Il y pensait tout le temps
De peur qu’il ne s’embroche
A travers son pantalon moche !
Il avait faim… mais c’est cloche
De le manger ; c’est si peu vraiment,
Il avait gros appétit, le manant !
Dans sa tête la graine de haricot blanc
Etait déjà en terre riche, Grand,
Multiplié, dix, vingt fois et cent !
Quand tout à coup méchamment
On le poussa de derrière par devant.

Le Haricot sauta dans le buisson ardent
Il crépita, bouillonna, et s’envola,
Sous la forme d’un cheval gris, aux ailes blanches
Qui ne voulait pas qu’on le mangea !
DFT

L’ Ancolie

Enfouie dans l’humus, cachée aux regards,
Patiente et forte tu traverses l’hiver et le gel
Attente mélancolique, repliée et endormie
L’ancolie enfin s’éveille,
Au premier regard d’un pâle soleil,
Ebouriffée, pétillante et joyeuse,
Tiges droites, fières
Econome de feuilles
Naissances de pétales, flamboyants
Calice discret, caché, abreuvé de rosée
Ou se désaltère le bourdon attiré.

« Tu as la beauté, la grâce de la fragilité. »

DFT

Danielle

 

Artère de lumière,
Sur une terre noire
Ruisselante et altière,
Tu laisses à entrevoir,
Ton trésor caché, épicé,
Dans le lit de ton sang.
Ta saveur arrachée
Parsèmera le savant.
Déchiquetée à petits feux
Sur la râpe créative,
Tes lambeaux courageux
Enchanteront nos âmes gustatives.
Poussière d'étoile perdu
Absorbée, engloutie,
Digérée sans retenue,
Par les sucs, déglutie.
Vendeuse de rêve,
Planète à toi seule,
Bateau de mille sèves,
Tu me rends aveugle.
Mes cellules t'engloutissent.
Le noyau de mes atomes,
Achèvent et finissent
D'assimiler tes arômes.
Délirant voyage,
Somptueux festin
Que tes noces sans nuage,
Dans l'antre de mes intestins.

A la Muscade....

La semeuse

Sa venue est rare et attendue.
Les champs, en jachère, s'offrent sans pudeur, chaque fois, assoiffés de ses petites graines.
Elle passe à chaque printemps. Comme une brise fraîche elle s'infiltre dans les moindres recoins poussiéreux. Elle en chasse l'ennui poisseux et dépose la question.
La semeuse de trouble, mine de rien, nous embarque dans son univers.
Son souffle léger disperse ses petites lucioles guerrières vers des terres arides.

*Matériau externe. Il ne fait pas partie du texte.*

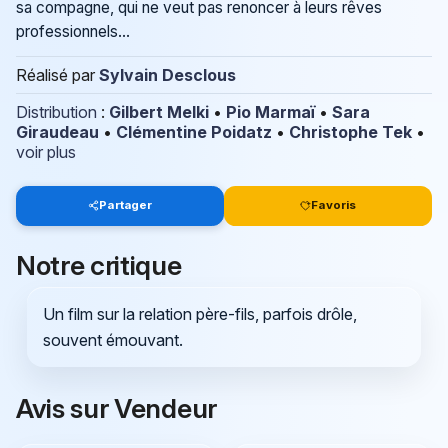
sa compagne, qui ne veut pas renoncer à leurs rêves
professionnels...
Réalisé par
Sylvain Desclous
Distribution
:
Gilbert Melki
•
Pio Marmaï
•
Sara
Giraudeau
•
Clémentine Poidatz
•
Christophe Tek
•
voir plus
Partager
Favoris
Notre critique
Un film sur la relation père-fils, parfois drôle,
souvent émouvant.
Avis sur Vendeur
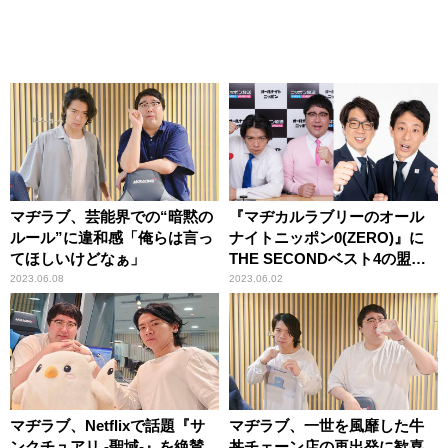
マヂラブ、芸能界での“暗黙の
『マヂカルラブリーのオール
ルール”に違和感「俺らは言っ
ナイトニッポン0(ZERO)』に
てほしいけどなぁ」
THE SECONDベスト4の盟
友・囲碁将棋が登場！
2023.06.08
2023.06.02
マヂラブ、Netflixで話題『サ
マヂラブ、一世を風靡した牛
ンクチュアリ -聖域-』を絶賛
丼チェーン店の再出発に歓喜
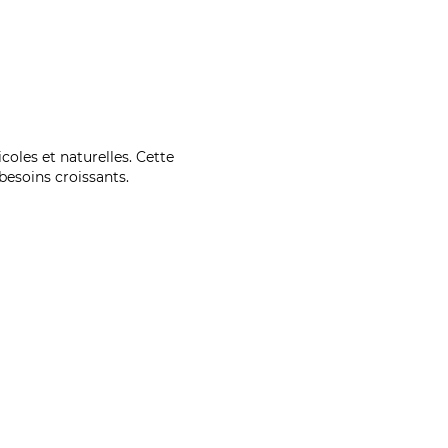
coles et naturelles. Cette
esoins croissants.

Ses petites ouvrières courageuses, pénètrent les sols avec ravissement et viennent piquer, tarauder, démanger le manteau argileux. Il craque enfin et de minuscules pousses apparaissent chargées d'un futur et possible épi, chargé de lumière.
Les nuages noirs de la fin de l'été peuvent arriver. Tout est prêt à recevoir leurs pluies primaires, assommantes et aveuglantes. Les orages et les tempêtes souffleront sans doute sur ces territoires engrossés par l'espérance et les détruiront en partie.
Elle reviendra. Elle revient toujours la semeuse, déposer au bord de nos maisons sa lumière, à portée de raison.